* [Aufgaben]
**a)** Prüfen Sie, ob die folgenden Aussagen mit dem Textauszug übereinstimmen, und belegen Sie jede Entscheidung (Ja oder Nein) mit den ausschlaggebenden Worten des Textauszugs im genauen Wortlaut: (i) Kiesewetter äußerte seine Kritik gegenüber Merkur.de. (ii) Laut Kiesewetter unterstellt Scholz der Ukraine die Absicht, mit deutschen Waffen russisches Hinterland anzugreifen. (iii) Ein Kreml-naher Journalist zählte im russischen Propaganda-TV fünf Brücken in Deutschland auf.
**b)** Zitieren Sie aus dem Textauszug wortgetreu die Passage, die bei „All das bewirke“ beginnt und bei „Taurus-Lieferungen zerstören sollte.“ endet.

„Er streut Zweifel an der Nato“ – CDU wirft Olaf Scholz russische Narrative vor
„Ich bin der Kanzler und deshalb gilt das“, sagt Olaf Scholz auch nach dem Abhörskandal in der Bundeswehr zu Taurus-Lieferungen. CDU-Politiker werfen ihm vor, Putin zu stärken.
Berlin – Verwirrspiel, falsche Argumente, verfehlte Kommunikation. Das werfen führende Verteidigungspolitiker der CDU gegenüber Merkur.de von IPPEN.MEDIA dem Bundeskanzler vor. CDU-Politiker Roderich Kiesewetter lastet Olaf Scholz (SPD) an, er greife in seinen Aussagen rund um Taurus-Lieferungen russische Narrative auf. „Das stärkt de facto Russland“, wirft Kiesewetter dem Kanzler vor.
Die Kommunikation von Olaf Scholz zu Taurus-Lieferungen im Ukraine-Krieg sei ein „unklares und nicht nachvollziehbares Herumlavieren“, kritisiert Kieswetter. Noch schlimmer: Scholz greife Narrative des russischen Präsidenten Wladimir Putin auf – zum Beispiel, dass Deutschland mit der Lieferung von Marschflugkörpern indirekt zur Kriegspartei werde. Der Kanzler erwecke außerdem den Eindruck, der Ukraine sei nicht zu trauen: Er unterstelle dem Land die Absicht, mit deutschen Waffen russisches Hinterland attackieren zu wollen.
All das bewirke einen verheerenden Flurschaden, so Kiesewetter: Putin bekomme durch Scholz‘ Aussagen vermittelt, dass „russische Desinformation und nukleare Angstmacherei“ wirken, glaubt er. „Damit untergräbt Scholz die europäische Abschreckung gegenüber Russland“, so Kiesewetter zu Merkur.de. Im russischen Propaganda-TV zählte ein Kreml-naher Journalist bereits vier Brücken in Deutschland auf, die Russland als Vergeltung für Taurus-Lieferungen zerstören sollte.

* [Datenabschnitt]
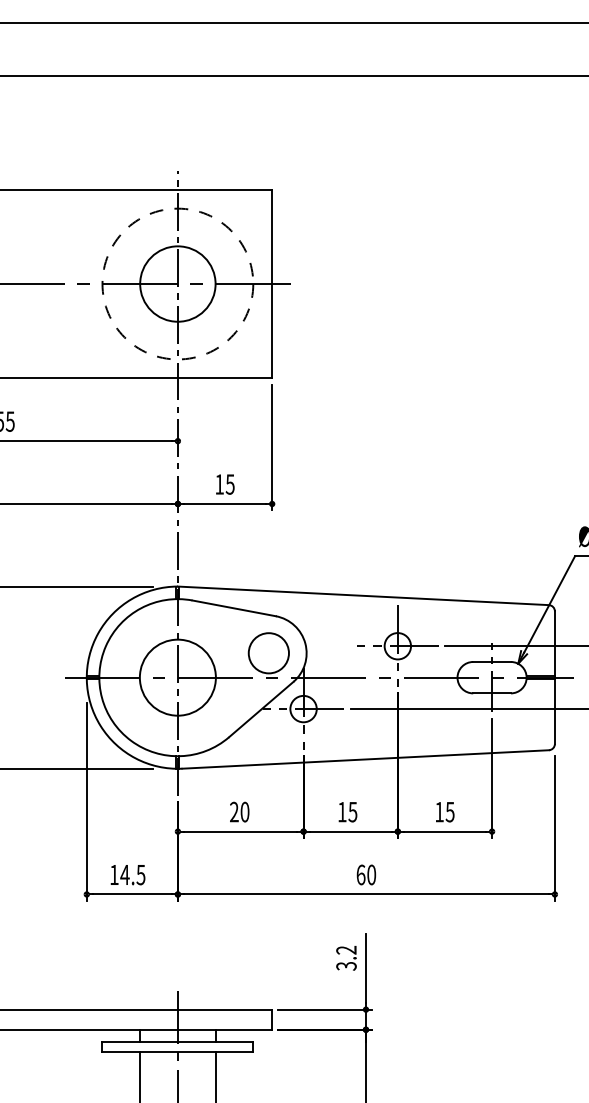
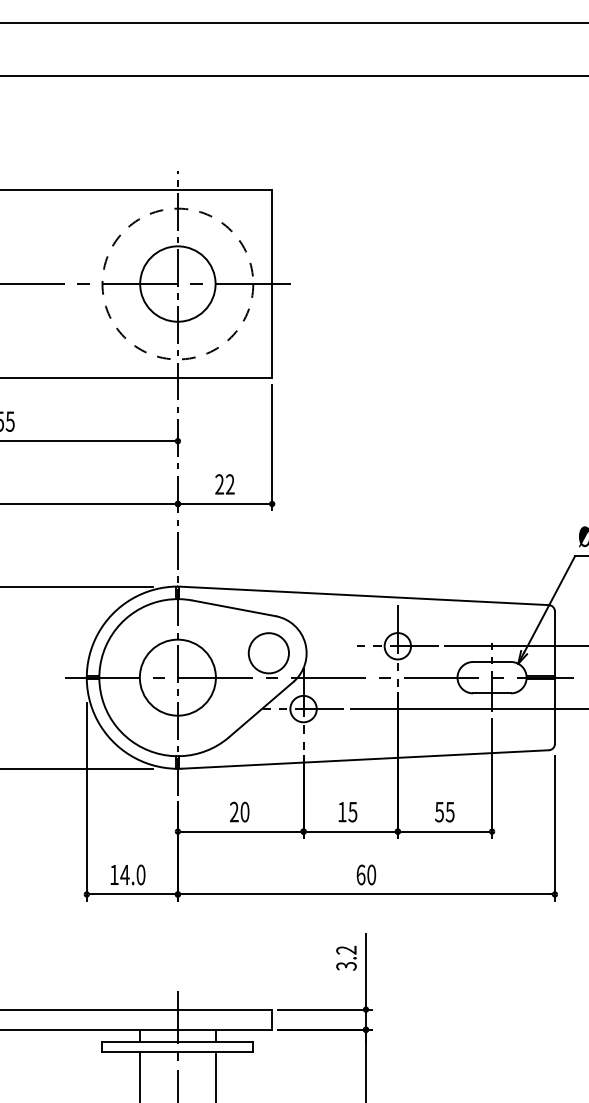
text at (224, 484): 15 -> 22
text at (439, 812): 15 -> 55
text at (140, 874): 14.5 -> 14.0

* [Lösungen]
**a)**
(i) Ja: „so Kiesewetter zu Merkur.de“
(ii) Ja: „Er unterstelle dem Land die Absicht, mit deutschen Waffen russisches Hinterland attackieren zu wollen“
(iii) Nein: „zählte ein Kreml-naher Journalist bereits vier Brücken in Deutschland auf“

**b)**
All das bewirke einen verheerenden Flurschaden, so Kiesewetter: Putin bekomme durch Scholz‘ Aussagen vermittelt, dass „russische Desinformation und nukleare Angstmacherei“ wirken, glaubt er. „Damit untergräbt Scholz die europäische Abschreckung gegenüber Russland“, so Kiesewetter zu Merkur.de. Im russischen Propaganda-TV zählte ein Kreml-naher Journalist bereits vier Brücken in Deutschland auf, die Russland als Vergeltung für Taurus-Lieferungen zerstören sollte.